Assignment:
Can you write out every line of each of the records below, character for character and in the same order?

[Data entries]
——————

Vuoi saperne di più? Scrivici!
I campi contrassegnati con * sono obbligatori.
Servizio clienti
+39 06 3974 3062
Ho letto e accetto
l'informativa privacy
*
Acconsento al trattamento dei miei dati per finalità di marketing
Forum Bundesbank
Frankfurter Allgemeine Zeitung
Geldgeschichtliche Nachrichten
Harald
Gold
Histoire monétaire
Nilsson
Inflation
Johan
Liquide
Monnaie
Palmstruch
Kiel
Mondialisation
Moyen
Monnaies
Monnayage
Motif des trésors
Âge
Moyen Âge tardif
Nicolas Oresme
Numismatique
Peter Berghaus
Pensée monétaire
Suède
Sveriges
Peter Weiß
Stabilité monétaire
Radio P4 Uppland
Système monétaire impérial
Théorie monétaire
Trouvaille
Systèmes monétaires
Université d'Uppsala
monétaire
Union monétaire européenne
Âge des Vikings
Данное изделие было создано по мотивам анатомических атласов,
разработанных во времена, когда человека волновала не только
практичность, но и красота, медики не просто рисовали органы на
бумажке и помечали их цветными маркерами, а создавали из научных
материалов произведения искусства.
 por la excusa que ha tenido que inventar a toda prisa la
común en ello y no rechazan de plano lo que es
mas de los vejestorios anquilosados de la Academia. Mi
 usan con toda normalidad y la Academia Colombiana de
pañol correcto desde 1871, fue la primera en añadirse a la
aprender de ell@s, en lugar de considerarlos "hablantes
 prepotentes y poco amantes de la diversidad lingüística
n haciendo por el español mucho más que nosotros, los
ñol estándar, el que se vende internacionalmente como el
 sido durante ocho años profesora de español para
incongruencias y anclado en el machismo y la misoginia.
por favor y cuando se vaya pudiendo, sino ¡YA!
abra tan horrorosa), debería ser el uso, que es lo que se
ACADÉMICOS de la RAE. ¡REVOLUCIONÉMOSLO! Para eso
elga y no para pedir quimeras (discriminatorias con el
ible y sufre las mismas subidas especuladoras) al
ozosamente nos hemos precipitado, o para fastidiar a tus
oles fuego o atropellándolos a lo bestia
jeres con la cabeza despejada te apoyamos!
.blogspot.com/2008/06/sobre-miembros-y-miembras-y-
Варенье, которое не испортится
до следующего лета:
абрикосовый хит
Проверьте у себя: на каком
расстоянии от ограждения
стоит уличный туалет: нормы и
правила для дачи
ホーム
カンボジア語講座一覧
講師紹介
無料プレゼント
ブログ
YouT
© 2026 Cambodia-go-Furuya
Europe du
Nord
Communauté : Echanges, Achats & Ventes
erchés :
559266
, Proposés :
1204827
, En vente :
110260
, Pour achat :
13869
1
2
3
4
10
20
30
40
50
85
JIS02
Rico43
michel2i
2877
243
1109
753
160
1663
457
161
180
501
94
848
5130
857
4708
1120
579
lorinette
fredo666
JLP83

——————

Reply:
Vuoi saperne di più? Scrivici!
I campi contrassegnati con * sono obbligatori.
Servizio clienti
+39 06 3974 3062
Ho letto e accetto
l'informativa privacy
*
Acconsento al trattamento dei miei dati per finalità di marketing
Forum Bundesbank
Frankfurter Allgemeine Zeitung
Geldgeschichtliche Nachrichten
Harald
Gold
Histoire monétaire
Nilsson
Inflation
Johan
Liquide
Monnaie
Palmstruch
Kiel
Mondialisation
Moyen
Monnaies
Monnayage
Motif des trésors
Âge
Moyen Âge tardif
Nicolas Oresme
Numismatique
Peter Berghaus
Pensée monétaire
Suède
Sveriges
Peter Weiß
Stabilité monétaire
Radio P4 Uppland
Système monétaire impérial
Théorie monétaire
Trouvaille
Systèmes monétaires
Université d'Uppsala
monétaire
Union monétaire européenne
Âge des Vikings
Данное изделие было создано по мотивам анатомических атласов,
разработанных во времена, когда человека волновала не только
практичность, но и красота, медики не просто рисовали органы на
бумажке и помечали их цветными маркерами, а создавали из научных
материалов произведения искусства.
 por la excusa que ha tenido que inventar a toda prisa la
común en ello y no rechazan de plano lo que es
mas de los vejestorios anquilosados de la Academia. Mi
 usan con toda normalidad y la Academia Colombiana de
pañol correcto desde 1871, fue la primera en añadirse a la
aprender de ell@s, en lugar de considerarlos "hablantes
 prepotentes y poco amantes de la diversidad lingüística
n haciendo por el español mucho más que nosotros, los
ñol estándar, el que se vende internacionalmente como el
 sido durante ocho años profesora de español para
incongruencias y anclado en el machismo y la misoginia.
por favor y cuando se vaya pudiendo, sino ¡YA!
abra tan horrorosa), debería ser el uso, que es lo que se
ACADÉMICOS de la RAE. ¡REVOLUCIONÉMOSLO! Para eso
elga y no para pedir quimeras (discriminatorias con el
ible y sufre las mismas subidas especuladoras) al
ozosamente nos hemos precipitado, o para fastidiar a tus
oles fuego o atropellándolos a lo bestia
jeres con la cabeza despejada te apoyamos!
.blogspot.com/2008/06/sobre-miembros-y-miembras-y-
Варенье, которое не испортится
до следующего лета:
абрикосовый хит
Проверьте у себя: на каком
расстоянии от ограждения
стоит уличный туалет: нормы и
правила для дачи
ホーム
カンボジア語講座一覧
講師紹介
無料プレゼント
ブログ
YouT
© 2026 Cambodia-go-Furuya
Europe du
Nord
Communauté : Echanges, Achats & Ventes
erchés :
559266
, Proposés :
1204827
, En vente :
110260
, Pour achat :
13869
1
2
3
4
10
20
30
40
50
85
JIS02
Rico43
michel2i
2877
243
1109
753
160
1663
457
161
180
501
94
848
5130
857
4708
1120
579
lorinette
fredo666
JLP83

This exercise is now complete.